Monday, April 14, 2014

Poem for April 14



Texas  Roadhouse

Do you remember
      that little roadhouse dance hall
       in Waco where the waitress
       wore red cowboy boots
       and a skirt short enough
       to serve as a coaster?   
I saw you look.

We were there
from the double bronze doors
of the Brownings Museum.  
O pomegranates and olives.
O Little Portuguese.  (And she was!
Her desk the size for a child.)
Those lovers who fled
as we fled parents who said
wrong, wrong, wrong
for each other.  What did they know?
Fools we were taking life by the spoonful.
God, we were crazy in that blue Plymouth
streamed with tin cans and shoe polish
words, pink tissue.  I was so embarrassed!
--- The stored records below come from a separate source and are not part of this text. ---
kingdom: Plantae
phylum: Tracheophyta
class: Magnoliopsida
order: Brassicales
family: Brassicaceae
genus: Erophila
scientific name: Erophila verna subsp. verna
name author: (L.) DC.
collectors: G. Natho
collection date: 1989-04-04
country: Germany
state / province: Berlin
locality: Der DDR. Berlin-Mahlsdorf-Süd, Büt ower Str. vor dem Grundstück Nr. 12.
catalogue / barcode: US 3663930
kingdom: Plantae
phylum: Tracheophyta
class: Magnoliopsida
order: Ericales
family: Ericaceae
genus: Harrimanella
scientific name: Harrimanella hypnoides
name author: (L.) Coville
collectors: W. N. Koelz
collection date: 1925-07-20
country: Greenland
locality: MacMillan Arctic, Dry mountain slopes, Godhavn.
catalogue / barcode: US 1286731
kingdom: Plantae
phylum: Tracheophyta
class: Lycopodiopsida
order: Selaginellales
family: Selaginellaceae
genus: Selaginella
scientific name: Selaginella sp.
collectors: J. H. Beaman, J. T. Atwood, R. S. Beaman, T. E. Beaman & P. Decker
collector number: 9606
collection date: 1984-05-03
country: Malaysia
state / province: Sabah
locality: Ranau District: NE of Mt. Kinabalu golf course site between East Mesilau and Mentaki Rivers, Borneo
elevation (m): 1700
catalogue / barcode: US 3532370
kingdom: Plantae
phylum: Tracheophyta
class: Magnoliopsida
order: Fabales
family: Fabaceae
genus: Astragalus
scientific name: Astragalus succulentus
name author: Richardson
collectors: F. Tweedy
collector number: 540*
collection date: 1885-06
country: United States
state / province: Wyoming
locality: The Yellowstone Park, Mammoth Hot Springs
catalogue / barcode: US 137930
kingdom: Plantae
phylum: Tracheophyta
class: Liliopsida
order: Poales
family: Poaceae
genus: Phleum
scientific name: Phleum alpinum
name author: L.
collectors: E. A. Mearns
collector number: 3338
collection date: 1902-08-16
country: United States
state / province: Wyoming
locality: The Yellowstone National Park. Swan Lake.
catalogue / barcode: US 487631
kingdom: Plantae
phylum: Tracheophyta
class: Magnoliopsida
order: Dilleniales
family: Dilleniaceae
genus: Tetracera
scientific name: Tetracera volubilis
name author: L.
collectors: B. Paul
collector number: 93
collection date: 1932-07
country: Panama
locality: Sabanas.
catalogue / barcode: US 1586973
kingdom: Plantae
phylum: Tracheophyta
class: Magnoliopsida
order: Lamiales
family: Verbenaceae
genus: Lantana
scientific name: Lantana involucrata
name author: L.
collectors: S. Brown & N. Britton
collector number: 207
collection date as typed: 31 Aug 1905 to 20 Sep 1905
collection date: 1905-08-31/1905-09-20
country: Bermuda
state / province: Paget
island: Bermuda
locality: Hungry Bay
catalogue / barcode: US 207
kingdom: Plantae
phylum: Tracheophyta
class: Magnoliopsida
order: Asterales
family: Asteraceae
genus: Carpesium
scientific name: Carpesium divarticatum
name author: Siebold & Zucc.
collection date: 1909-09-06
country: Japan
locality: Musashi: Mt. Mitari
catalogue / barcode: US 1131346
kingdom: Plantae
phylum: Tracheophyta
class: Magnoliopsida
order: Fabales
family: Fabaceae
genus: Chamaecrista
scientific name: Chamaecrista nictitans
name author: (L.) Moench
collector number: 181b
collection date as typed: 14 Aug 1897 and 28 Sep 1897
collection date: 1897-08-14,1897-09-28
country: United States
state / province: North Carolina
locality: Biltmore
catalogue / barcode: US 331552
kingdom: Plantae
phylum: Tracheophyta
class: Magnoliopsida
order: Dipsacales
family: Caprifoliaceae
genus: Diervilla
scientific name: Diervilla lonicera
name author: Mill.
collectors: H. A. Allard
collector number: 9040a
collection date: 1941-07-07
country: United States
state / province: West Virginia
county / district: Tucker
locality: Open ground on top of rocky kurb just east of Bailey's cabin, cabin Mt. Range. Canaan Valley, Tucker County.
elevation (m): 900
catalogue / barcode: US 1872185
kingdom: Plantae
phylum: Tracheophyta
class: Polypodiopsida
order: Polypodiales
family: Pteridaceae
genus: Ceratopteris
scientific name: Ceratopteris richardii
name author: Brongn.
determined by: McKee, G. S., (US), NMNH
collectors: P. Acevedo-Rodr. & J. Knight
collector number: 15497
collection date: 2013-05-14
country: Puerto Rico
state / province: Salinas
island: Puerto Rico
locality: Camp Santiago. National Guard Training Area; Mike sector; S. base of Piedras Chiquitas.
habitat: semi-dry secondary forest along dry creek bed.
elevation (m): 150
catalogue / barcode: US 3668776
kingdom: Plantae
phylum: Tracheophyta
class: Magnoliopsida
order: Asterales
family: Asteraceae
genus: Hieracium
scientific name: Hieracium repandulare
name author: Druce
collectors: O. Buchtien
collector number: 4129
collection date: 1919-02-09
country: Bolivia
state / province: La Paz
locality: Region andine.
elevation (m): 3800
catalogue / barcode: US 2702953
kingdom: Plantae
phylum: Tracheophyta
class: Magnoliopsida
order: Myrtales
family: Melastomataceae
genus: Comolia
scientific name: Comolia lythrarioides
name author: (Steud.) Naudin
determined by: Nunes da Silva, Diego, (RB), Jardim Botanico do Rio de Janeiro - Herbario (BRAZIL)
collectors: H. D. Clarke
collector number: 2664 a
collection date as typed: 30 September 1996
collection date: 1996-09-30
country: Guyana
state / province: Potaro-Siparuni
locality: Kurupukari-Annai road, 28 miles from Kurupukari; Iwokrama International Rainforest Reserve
And hungry.   The best hamburger
in Texas.

Across the road a Sox Outlet.  We read
the word wrong, but you bought a dozen
pairs of black sox that never wore out.
Truly.  I washed those socks forever.
The elastic died a thousand threads.
We could have buried you in them.  
Maybe we did.

Are you dancing now in Waco
with that red haired waitress in her red
stomping boots.  O my darling, dance on.
Dance on.   

 Ruth Moose

1 comment:

  1. Dance on. Good stuff.

    To the verifying powers that I'm sure are to come up: "But what if I am a robot?"